Insulin detemir has a slow rate of absorption and long duration of action of up to 24 hours, attributable to a 14-carbon fatty acid chain that can reversibly bind to human albumin. In plasma, 99% of insulin detemir is bound with albumin. Unlike NPH insulin and insulin glargine, insulin detemir is soluble at a neutral pH and therefore exists as a liquid depot following sc injection. This results in reduced variability in glycemic control. Compared with NPH and insulin glargine, insulin detemir has a glucose-lowering profile that is smoother, is longer, and has less intrapatient variation. Further, the pharmacokinetic profile of insulin detemir is more predictable than that of NPH insulin.

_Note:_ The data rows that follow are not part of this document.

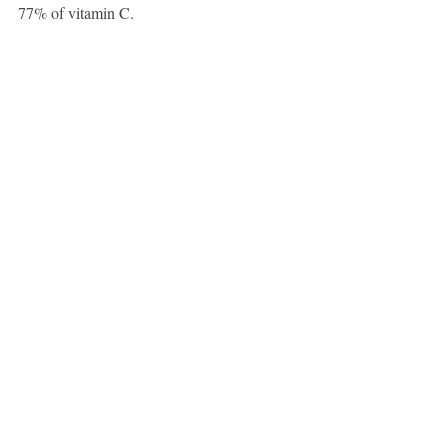
77% of vitamin C.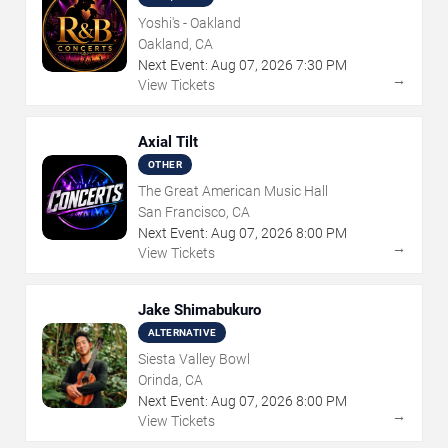
Yoshi's - Oakland
Oakland, CA
Next Event:
Aug
07
,
2026
7:30 PM
→
View Tickets
Axial Tilt
OTHER
The Great American Music Hall
San Francisco, CA
Next Event:
Aug
07
,
2026
8:00 PM
→
View Tickets
Jake Shimabukuro
ALTERNATIVE
Siesta Valley Bowl
Orinda, CA
Next Event:
Aug
07
,
2026
8:00 PM
→
View Tickets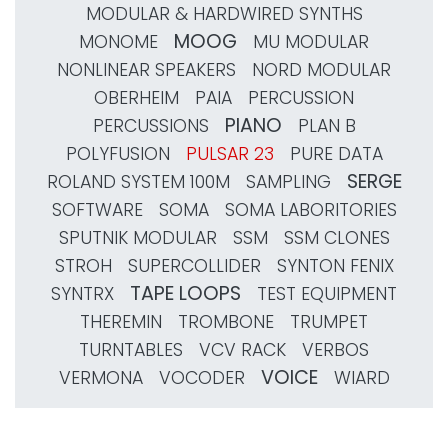
MODULAR & HARDWIRED SYNTHS
MOOG
MONOME
MU MODULAR
NONLINEAR SPEAKERS
NORD MODULAR
OBERHEIM
PAIA
PERCUSSION
PIANO
PERCUSSIONS
PLAN B
POLYFUSION
PULSAR 23
PURE DATA
SERGE
ROLAND SYSTEM 100M
SAMPLING
SOFTWARE
SOMA
SOMA LABORITORIES
SPUTNIK MODULAR
SSM
SSM CLONES
STROH
SUPERCOLLIDER
SYNTON FENIX
TAPE LOOPS
SYNTRX
TEST EQUIPMENT
THEREMIN
TROMBONE
TRUMPET
TURNTABLES
VCV RACK
VERBOS
VOICE
VERMONA
VOCODER
WIARD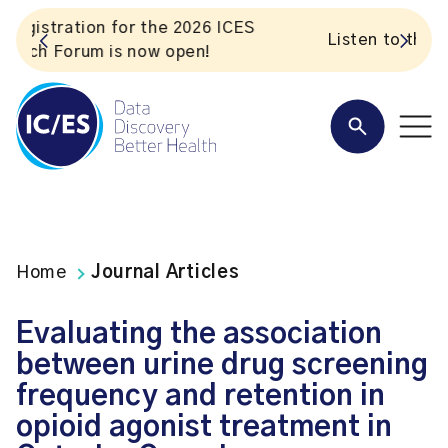
S
Listen to the In Our VoICES podcast
Home
Journal Articles
Evaluating the association
between urine drug screening
frequency and retention in
opioid agonist treatment in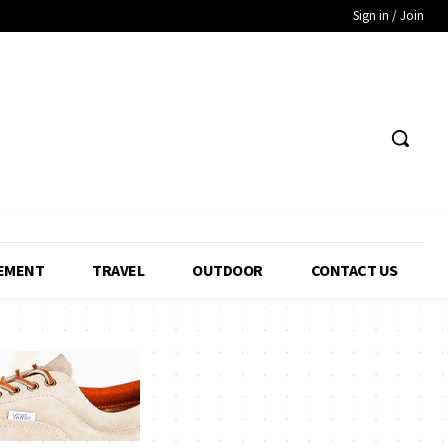
Sign in / Join
EMENT
TRAVEL
OUTDOOR
CONTACT US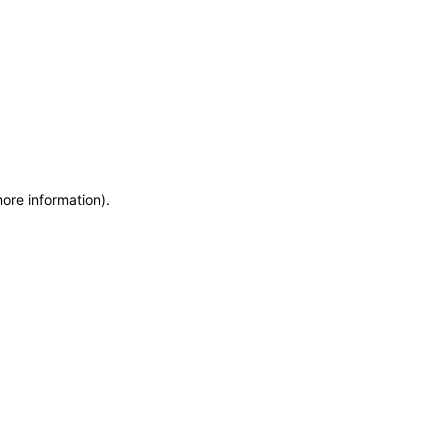
more information)
.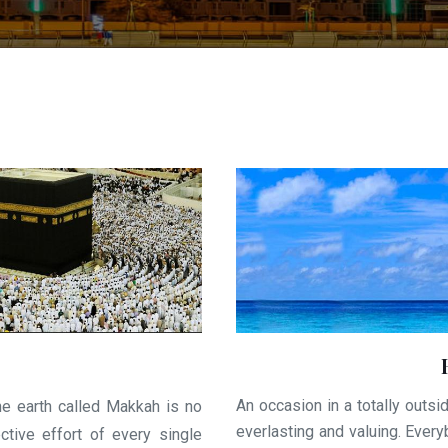
An occasion in a totally outsid
he earth called Makkah is no
everlasting and valuing. Ever
ctive effort of every single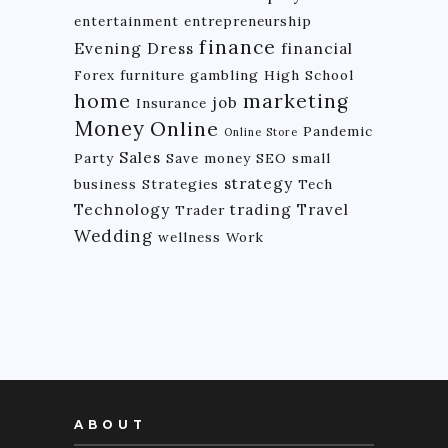
entertainment
entrepreneurship
finance
Evening Dress
financial
Forex
furniture
gambling
High School
home
marketing
job
Insurance
Money
Online
Pandemic
Online Store
Sales
Party
Save money
SEO
small
strategy
business
Strategies
Tech
Technology
trading
Travel
Trader
Wedding
wellness
Work
ABOUT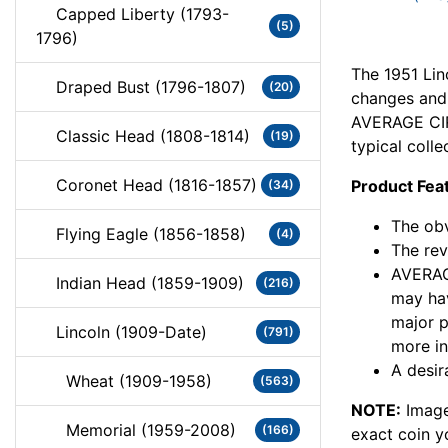
Capped Liberty (1793-
(5)
1796)
The 1951 Lin
Draped Bust (1796-1807)
(20)
changes and c
AVERAGE CIR
Classic Head (1808-1814)
(19)
typical colle
Coronet Head (1816-1857)
Product Fea
(34)
The obv
Flying Eagle (1856-1858)
(4)
The rev
AVERAG
Indian Head (1859-1909)
(216)
may hav
major 
Lincoln (1909-Date)
(791)
more in
A desir
Wheat (1909-1958)
(563)
NOTE:
Image
Memorial (1959-2008)
(166)
exact coin y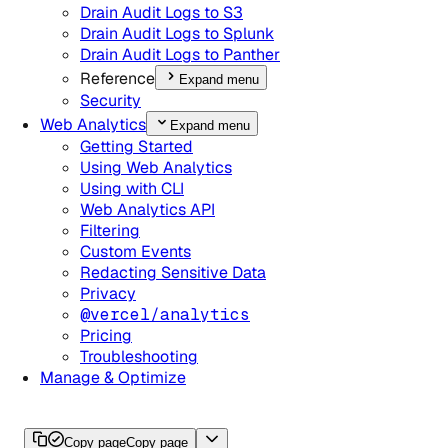
Drain Audit Logs to S3
Drain Audit Logs to Splunk
Drain Audit Logs to Panther
Reference
Expand menu
Security
Web Analytics
Expand menu
Getting Started
Using Web Analytics
Using with CLI
Web Analytics API
Filtering
Custom Events
Redacting Sensitive Data
Privacy
@vercel/analytics
Pricing
Troubleshooting
Manage & Optimize
Copy page
Copy page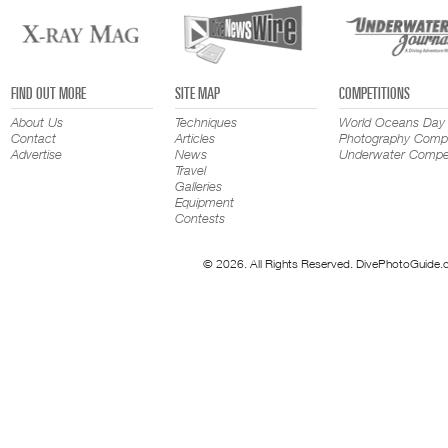
FIND OUT MORE
SITE MAP
COMPETITIONS
About Us
Techniques
World Oceans Day
Contact
Articles
Photography Compe
Advertise
News
Underwater Compet
Travel
Galleries
Equipment
Contests
© 2026. All Rights Reserved. DivePhotoGuide.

The efficacy of insulin detemir as part of a basal-bolus regimen compared with NPH insulin has been evaluated in a number of large (N>250), randomized, nonblind trials up to 26 weeks in length. In both type 1 and type 2 diabetes, patients treated with insulin detemir have achieved comparable or better glycemic control and achieved fasting plasma glucose levels similar to or lower than patients treated with NPH. In type 1 diabetes, treatment with insulin detemir is not associated with increased bodyweight compared with NPH insulin. In type 2 diabetes, insulin detemir has been found to be associated with significantly less weight gain compared with NPH insulin.

In general, insulin detemir is well tolerated. The risk of hypoglycemia with insulin detemir is similar to or lower than the risk associated with NPH insulin. Also, a significantly reduced risk of nocturnal hypoglycemia with insulin detemir has been found in comparison with NPH insulin. Additional adverse events include headache, upper respiratory tract infection, and rhinitis.

Further studies can help to determine the long-term effects (>1 year) of insulin detemir on morbidity and mortality, as well as the efficacy of insulin detemir compared with insulin glargine. Further research on the pharmacoeconomics of insulin detemir and on the efficacy of insulin analogs compared with insulin pump use are also needed.